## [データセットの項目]
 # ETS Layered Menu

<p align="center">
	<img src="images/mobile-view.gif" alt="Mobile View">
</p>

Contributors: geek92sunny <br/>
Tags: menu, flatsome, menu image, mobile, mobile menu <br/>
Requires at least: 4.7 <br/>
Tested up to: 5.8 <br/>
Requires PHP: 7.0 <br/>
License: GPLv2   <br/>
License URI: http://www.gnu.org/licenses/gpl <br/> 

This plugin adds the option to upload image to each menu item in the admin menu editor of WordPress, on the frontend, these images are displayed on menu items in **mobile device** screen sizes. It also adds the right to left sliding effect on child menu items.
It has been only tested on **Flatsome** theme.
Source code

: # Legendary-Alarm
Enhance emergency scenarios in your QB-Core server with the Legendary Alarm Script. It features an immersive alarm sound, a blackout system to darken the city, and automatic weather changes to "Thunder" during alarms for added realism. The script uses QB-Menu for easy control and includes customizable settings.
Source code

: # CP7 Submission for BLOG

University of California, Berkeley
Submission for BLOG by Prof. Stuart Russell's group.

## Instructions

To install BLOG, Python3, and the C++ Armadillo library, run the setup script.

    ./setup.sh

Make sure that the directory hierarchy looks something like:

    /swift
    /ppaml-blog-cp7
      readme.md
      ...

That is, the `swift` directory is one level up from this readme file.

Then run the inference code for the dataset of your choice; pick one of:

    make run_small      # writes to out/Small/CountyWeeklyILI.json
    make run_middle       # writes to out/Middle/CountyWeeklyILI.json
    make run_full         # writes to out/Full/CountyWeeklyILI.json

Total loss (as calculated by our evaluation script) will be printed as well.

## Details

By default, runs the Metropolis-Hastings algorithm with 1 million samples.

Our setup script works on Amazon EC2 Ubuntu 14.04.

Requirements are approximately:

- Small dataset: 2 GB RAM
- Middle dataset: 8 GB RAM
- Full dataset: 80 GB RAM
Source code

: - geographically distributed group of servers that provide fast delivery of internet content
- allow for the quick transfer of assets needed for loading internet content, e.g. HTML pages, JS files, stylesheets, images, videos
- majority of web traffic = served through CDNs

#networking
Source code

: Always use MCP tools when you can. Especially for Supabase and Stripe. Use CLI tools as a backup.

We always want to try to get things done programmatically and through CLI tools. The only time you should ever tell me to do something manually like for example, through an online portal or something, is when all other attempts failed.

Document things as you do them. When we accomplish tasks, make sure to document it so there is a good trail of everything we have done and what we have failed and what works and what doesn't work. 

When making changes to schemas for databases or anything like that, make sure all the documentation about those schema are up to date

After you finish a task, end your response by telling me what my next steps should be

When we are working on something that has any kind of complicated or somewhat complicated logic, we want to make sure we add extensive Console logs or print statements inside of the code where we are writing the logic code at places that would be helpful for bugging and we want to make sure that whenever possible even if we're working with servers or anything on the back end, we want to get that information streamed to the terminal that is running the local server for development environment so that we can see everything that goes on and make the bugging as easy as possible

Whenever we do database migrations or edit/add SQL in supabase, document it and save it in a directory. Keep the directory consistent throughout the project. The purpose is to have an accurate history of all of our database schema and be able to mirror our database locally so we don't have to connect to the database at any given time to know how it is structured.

* * *

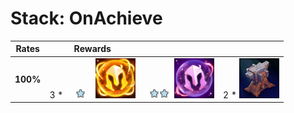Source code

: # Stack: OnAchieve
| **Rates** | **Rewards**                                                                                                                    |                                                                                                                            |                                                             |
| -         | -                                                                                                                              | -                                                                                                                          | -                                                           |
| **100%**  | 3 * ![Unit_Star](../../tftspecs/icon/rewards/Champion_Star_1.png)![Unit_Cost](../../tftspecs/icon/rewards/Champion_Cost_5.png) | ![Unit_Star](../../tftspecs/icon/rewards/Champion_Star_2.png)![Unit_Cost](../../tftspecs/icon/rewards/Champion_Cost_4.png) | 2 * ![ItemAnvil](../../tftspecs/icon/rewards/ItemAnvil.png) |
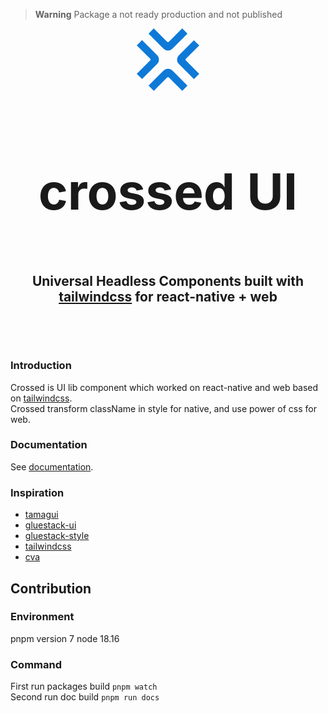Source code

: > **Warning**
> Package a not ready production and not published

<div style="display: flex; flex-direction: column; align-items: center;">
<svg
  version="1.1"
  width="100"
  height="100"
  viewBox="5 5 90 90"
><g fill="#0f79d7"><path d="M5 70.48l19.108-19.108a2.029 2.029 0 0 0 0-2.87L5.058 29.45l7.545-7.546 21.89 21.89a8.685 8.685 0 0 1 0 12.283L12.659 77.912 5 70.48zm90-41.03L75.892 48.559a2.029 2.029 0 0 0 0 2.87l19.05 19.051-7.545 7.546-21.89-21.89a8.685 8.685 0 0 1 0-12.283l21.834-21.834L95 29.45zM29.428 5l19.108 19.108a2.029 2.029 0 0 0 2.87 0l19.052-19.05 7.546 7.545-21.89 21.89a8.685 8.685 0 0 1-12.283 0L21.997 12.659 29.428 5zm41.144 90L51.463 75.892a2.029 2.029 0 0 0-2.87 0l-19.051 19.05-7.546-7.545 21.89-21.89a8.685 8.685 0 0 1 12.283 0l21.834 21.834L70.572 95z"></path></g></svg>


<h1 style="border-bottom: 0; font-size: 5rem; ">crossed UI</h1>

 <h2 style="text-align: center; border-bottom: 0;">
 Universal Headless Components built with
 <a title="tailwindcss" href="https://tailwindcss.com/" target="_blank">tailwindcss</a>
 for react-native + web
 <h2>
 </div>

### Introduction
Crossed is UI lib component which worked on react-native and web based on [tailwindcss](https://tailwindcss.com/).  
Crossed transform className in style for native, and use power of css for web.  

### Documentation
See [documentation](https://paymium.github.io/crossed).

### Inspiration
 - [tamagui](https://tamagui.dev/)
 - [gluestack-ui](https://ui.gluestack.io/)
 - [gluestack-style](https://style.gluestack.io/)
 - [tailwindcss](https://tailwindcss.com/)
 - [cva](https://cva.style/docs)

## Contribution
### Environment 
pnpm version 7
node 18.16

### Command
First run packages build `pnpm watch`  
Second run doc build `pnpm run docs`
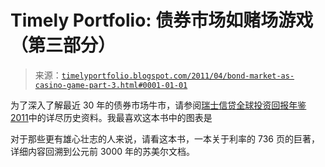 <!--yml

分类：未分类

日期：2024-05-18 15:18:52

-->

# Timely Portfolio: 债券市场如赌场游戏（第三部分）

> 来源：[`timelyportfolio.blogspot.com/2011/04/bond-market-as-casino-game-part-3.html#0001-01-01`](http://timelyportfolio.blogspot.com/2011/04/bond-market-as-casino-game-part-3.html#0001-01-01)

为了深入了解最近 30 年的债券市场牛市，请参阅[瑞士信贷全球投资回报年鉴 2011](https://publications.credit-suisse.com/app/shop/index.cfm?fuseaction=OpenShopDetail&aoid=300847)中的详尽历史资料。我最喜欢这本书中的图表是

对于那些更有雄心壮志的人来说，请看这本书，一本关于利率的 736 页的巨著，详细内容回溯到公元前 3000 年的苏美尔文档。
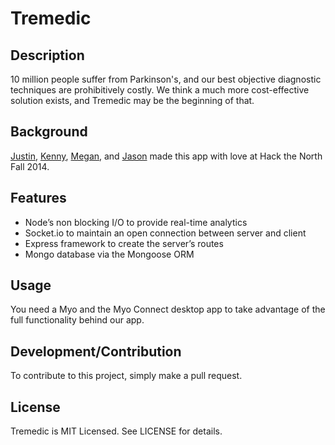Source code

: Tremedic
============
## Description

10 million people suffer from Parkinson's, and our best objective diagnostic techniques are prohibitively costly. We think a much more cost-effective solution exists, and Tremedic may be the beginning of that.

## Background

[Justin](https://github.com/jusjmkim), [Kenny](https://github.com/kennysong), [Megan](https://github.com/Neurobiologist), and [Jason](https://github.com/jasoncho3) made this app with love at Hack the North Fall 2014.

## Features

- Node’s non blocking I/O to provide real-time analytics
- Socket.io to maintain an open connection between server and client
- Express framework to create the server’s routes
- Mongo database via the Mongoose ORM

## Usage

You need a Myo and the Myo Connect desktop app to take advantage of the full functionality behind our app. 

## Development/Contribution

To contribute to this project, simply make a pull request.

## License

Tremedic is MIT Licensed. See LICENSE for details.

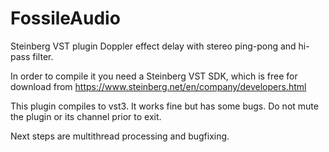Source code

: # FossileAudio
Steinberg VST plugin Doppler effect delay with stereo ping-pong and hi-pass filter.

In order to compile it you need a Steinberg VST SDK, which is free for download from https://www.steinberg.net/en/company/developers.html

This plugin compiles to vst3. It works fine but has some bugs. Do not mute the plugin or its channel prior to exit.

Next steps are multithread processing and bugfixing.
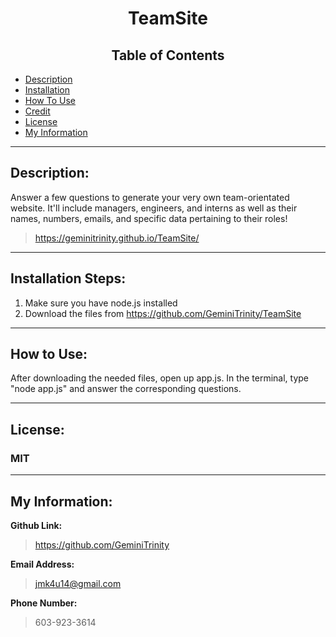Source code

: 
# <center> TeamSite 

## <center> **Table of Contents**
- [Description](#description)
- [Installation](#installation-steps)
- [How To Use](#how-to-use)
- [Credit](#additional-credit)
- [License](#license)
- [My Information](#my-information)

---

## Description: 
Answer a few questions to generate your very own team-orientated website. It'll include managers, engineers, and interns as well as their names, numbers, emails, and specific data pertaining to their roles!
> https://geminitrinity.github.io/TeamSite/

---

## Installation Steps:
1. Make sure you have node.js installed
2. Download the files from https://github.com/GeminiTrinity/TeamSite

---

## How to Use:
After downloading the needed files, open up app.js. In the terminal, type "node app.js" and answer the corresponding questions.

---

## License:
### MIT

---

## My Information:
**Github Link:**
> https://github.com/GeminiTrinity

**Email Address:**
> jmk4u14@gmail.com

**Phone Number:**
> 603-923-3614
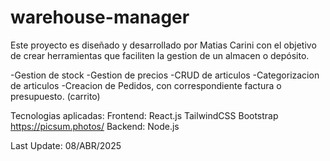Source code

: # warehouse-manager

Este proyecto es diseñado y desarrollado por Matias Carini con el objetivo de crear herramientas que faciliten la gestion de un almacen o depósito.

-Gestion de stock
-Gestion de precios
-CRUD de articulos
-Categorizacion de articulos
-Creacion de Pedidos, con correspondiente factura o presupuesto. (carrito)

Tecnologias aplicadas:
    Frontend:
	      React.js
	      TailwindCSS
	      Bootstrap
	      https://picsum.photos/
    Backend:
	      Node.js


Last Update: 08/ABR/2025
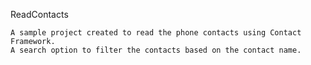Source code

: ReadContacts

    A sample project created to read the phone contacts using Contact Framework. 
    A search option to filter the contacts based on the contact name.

## [作業]
上のレコードから、「# ETS Layered Menu」を含む行から「Our setup script」を含む行まで(両端の行を含む)を、一字一句変えずに書き写してください。

## [作業の出力]
 # ETS Layered Menu

<p align="center">
	<img src="images/mobile-view.gif" alt="Mobile View">
</p>

Contributors: geek92sunny <br/>
Tags: menu, flatsome, menu image, mobile, mobile menu <br/>
Requires at least: 4.7 <br/>
Tested up to: 5.8 <br/>
Requires PHP: 7.0 <br/>
License: GPLv2   <br/>
License URI: http://www.gnu.org/licenses/gpl <br/> 

This plugin adds the option to upload image to each menu item in the admin menu editor of WordPress, on the frontend, these images are displayed on menu items in **mobile device** screen sizes. It also adds the right to left sliding effect on child menu items.
It has been only tested on **Flatsome** theme.
Source code

: # Legendary-Alarm
Enhance emergency scenarios in your QB-Core server with the Legendary Alarm Script. It features an immersive alarm sound, a blackout system to darken the city, and automatic weather changes to "Thunder" during alarms for added realism. The script uses QB-Menu for easy control and includes customizable settings.
Source code

: # CP7 Submission for BLOG

University of California, Berkeley
Submission for BLOG by Prof. Stuart Russell's group.

## Instructions

To install BLOG, Python3, and the C++ Armadillo library, run the setup script.

    ./setup.sh

Make sure that the directory hierarchy looks something like:

    /swift
    /ppaml-blog-cp7
      readme.md
      ...

That is, the `swift` directory is one level up from this readme file.

Then run the inference code for the dataset of your choice; pick one of:

    make run_small      # writes to out/Small/CountyWeeklyILI.json
    make run_middle       # writes to out/Middle/CountyWeeklyILI.json
    make run_full         # writes to out/Full/CountyWeeklyILI.json

Total loss (as calculated by our evaluation script) will be printed as well.

## Details

By default, runs the Metropolis-Hastings algorithm with 1 million samples.

Our setup script works on Amazon EC2 Ubuntu 14.04.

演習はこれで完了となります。